Karim Ben Cheïkh : La droite a largement façonné ce budget, du projet initial de Michel Barnier à la Commission mixte paritaire, en passant par les amendements du Sénat. La gauche et les écologistes ont défendu une fiscalité plus juste, en vain. Face à cet échec collectif, chacun a pris ses responsabilités. J’ai voté avec les écologistes, les communistes et les insoumis.

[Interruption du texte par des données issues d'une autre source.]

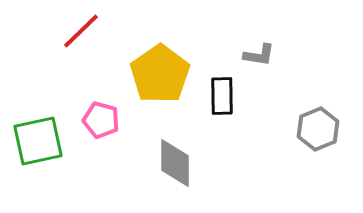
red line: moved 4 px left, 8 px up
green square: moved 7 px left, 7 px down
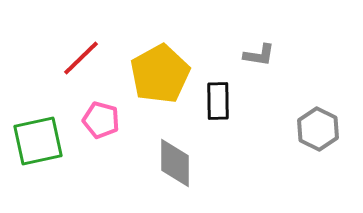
red line: moved 27 px down
yellow pentagon: rotated 6 degrees clockwise
black rectangle: moved 4 px left, 5 px down
gray hexagon: rotated 12 degrees counterclockwise
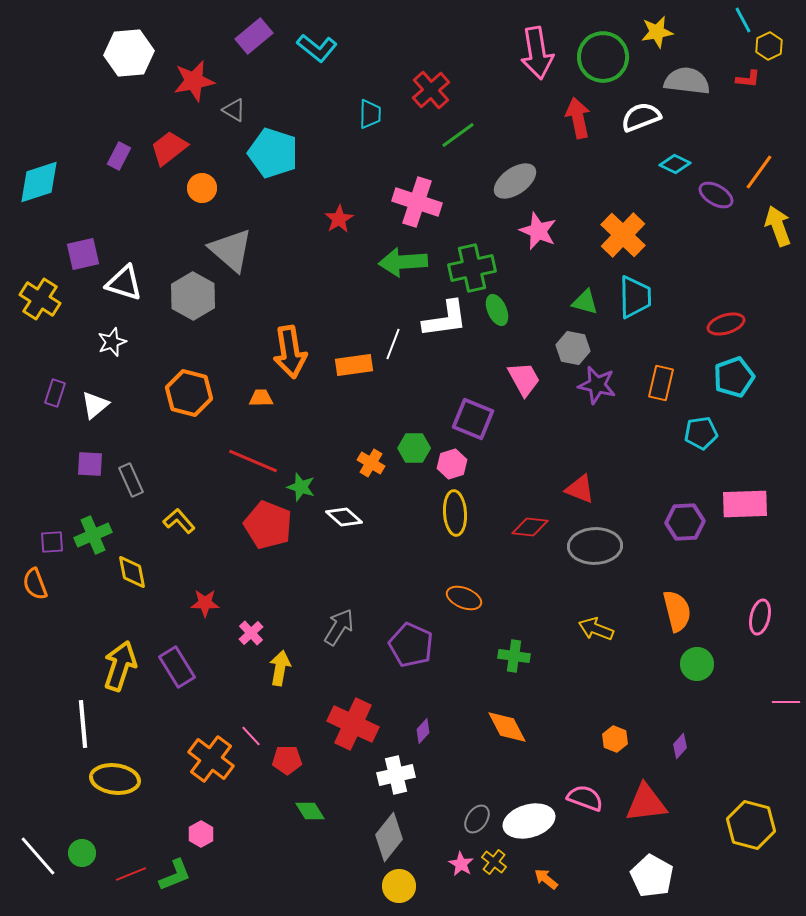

Je suis convaincu qu’une autre politique est possible et nécessaire, et que nous devons infléchir cette trajectoire rejetée par une majorité de Français.
Dans une lettre que vous avez adressée au Premier Ministre, François Bayrou, vous regrettez que des amendements rejetés en session parlementaire aient été reproposés en commission mixte paritaire, estimez-vous que ce genre de pratique nuit directement aux travaux des députés et sénateurs ?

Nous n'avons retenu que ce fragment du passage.